Would you please return every line from the listing that contains the word "with"?

[[ SUPPLIED DATA open ]]

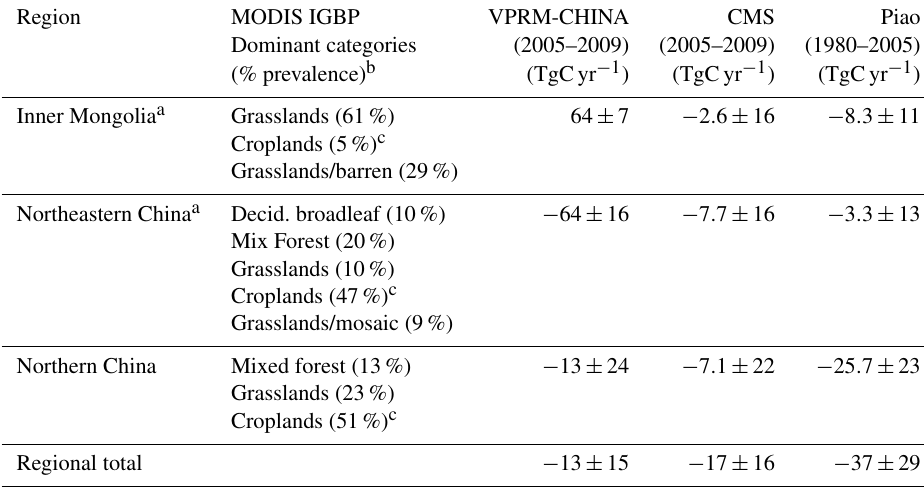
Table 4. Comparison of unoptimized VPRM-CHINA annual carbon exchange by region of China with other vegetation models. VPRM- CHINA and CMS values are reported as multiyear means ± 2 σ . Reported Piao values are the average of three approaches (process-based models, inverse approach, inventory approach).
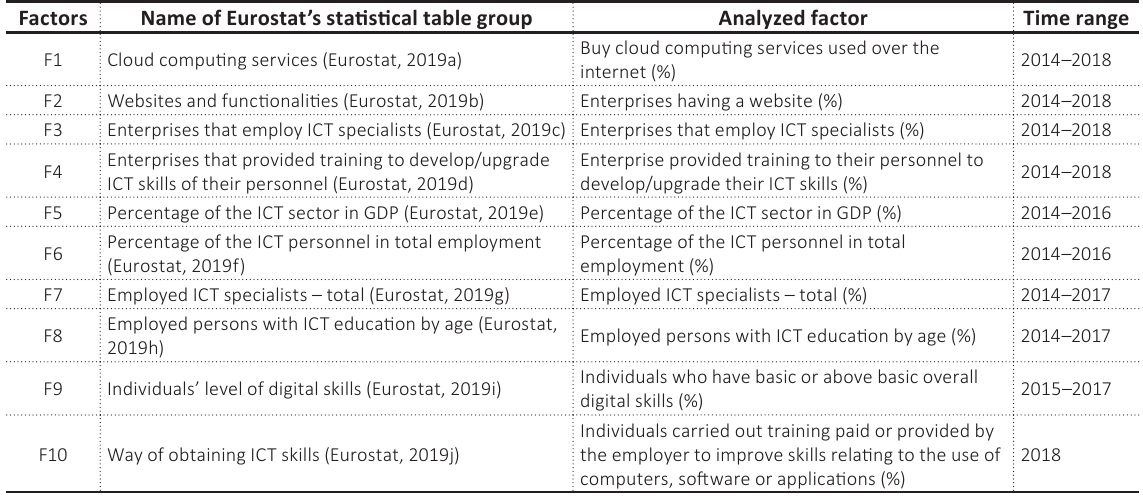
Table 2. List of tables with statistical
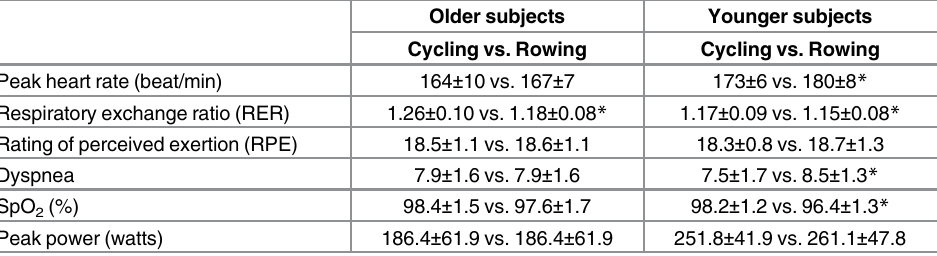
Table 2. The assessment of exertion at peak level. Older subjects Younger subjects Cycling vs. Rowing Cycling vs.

[[ SUPPLIED DATA closed ]]

RESULT OF THIS EXERCISE:
Table 4. Comparison of unoptimized VPRM-CHINA annual carbon exchange by region of China with other vegetation models. VPRM- CHINA and CMS values are reported as multiyear means ± 2 σ . Reported Piao values are the average of three approaches (process-based models, inverse approach, inventory approach).
Table 2. List of tables with statistical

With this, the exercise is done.